In early August, we presented a novel idea where a DIY maker was able to print upper receivers for handguns using a 3D printer.
Well it seems the manufacturers of Stratasys didn’t like this idea and have revoked a license and physically removed a printer from one customer. From CNet:
Stratasys has voided the lease for the printer Defense Distributed had rented, and sent representatives to physically reclaim it last week.
Further, Beckhusen reports that a visit to the Austin, TX branch of the ATF turned into an unexpected questioning session for Wilson when he went down to investigate the legal requirements of the Defense Distributed project.
Beckhusen also writes that, according to Wilson, “the ATF believes he’s not broken any laws, and that the agency believes 3-D printed guns fall into a regulatory gray area, but that he still needs to get licensed if he’s to manufacture a weapon.

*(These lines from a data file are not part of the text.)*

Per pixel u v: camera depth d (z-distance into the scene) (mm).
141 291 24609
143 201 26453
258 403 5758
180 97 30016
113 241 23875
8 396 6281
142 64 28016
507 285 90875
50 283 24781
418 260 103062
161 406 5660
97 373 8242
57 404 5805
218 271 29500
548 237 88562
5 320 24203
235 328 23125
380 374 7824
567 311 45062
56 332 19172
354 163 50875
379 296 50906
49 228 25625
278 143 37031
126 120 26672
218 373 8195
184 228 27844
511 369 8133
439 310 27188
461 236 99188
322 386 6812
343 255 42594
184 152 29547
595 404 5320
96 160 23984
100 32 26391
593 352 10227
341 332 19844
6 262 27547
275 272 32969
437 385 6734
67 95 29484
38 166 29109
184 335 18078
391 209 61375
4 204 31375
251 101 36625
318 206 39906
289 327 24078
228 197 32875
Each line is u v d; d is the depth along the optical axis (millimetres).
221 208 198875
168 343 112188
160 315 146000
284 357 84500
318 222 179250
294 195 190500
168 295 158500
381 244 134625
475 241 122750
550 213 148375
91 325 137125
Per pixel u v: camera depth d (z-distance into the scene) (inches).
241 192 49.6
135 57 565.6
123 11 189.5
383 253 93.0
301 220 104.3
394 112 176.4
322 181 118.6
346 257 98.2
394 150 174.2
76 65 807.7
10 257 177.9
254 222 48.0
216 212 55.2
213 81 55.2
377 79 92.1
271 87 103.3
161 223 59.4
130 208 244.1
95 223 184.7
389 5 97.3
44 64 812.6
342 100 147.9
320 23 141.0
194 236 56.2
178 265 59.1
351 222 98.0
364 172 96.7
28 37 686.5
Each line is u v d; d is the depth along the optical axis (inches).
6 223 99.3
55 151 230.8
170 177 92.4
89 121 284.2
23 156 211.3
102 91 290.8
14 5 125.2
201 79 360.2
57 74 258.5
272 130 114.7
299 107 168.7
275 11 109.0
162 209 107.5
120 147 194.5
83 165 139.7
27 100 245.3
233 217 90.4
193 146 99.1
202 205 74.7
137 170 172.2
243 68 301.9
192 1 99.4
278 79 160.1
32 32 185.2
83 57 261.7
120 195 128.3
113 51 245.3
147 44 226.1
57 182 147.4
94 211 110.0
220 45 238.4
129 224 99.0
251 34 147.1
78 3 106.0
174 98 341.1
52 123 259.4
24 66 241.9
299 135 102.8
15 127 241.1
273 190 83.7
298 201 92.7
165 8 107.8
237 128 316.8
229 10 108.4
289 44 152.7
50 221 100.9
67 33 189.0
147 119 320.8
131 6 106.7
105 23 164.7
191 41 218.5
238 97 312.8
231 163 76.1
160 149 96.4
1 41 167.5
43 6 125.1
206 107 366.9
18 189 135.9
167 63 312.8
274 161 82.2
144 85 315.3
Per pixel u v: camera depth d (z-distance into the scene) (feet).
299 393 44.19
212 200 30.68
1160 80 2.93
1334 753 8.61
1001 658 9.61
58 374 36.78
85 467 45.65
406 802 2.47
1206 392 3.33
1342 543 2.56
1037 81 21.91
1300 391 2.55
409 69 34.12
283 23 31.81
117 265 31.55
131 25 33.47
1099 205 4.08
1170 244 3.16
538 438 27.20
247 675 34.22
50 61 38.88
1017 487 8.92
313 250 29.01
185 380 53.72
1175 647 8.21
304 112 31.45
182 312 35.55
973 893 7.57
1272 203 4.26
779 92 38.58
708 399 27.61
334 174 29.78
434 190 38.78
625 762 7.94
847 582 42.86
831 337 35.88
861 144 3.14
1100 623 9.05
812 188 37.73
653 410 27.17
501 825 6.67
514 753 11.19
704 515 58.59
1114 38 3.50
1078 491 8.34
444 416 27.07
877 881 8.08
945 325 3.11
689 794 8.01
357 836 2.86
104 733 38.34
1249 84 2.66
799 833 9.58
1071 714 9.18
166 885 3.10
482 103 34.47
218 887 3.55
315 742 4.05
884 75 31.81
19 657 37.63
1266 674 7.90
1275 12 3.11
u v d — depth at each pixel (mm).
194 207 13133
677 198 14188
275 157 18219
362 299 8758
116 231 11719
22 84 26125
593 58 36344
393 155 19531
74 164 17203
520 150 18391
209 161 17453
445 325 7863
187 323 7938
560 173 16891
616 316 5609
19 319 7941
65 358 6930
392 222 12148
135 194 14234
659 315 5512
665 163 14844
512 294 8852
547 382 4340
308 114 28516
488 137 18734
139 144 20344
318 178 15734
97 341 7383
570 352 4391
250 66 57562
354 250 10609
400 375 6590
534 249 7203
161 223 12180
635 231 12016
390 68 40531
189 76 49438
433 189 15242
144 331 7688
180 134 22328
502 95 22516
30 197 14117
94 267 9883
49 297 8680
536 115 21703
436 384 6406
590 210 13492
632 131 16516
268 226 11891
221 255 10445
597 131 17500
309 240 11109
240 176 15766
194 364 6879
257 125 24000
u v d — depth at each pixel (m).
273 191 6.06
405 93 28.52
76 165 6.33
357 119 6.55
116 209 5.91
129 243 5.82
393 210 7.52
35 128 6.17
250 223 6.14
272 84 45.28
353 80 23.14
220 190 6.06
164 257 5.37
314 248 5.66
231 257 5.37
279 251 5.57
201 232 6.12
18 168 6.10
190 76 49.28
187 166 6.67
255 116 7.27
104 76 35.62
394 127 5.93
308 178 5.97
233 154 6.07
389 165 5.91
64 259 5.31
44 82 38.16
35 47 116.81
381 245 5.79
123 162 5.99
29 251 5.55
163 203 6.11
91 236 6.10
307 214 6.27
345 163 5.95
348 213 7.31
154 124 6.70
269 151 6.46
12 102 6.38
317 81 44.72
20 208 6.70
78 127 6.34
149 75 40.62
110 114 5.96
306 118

Now legally, making gun parts from scratch isn’t something the BATF is able to regulate unless the parts are made available for sale, but we’re a little surprised that a 3D printer manufacturer would go to such lengths to reclaim a printer.
The lesson here is abundantly clear: if you’re going to use your 3D printers for things that fall into the gray areas of a license agreement (which you should probably read and heavily consider when shopping for printers) — then you’re probably better off keeping your mouth shut or using a pseudonym when sharing DIY schematics online.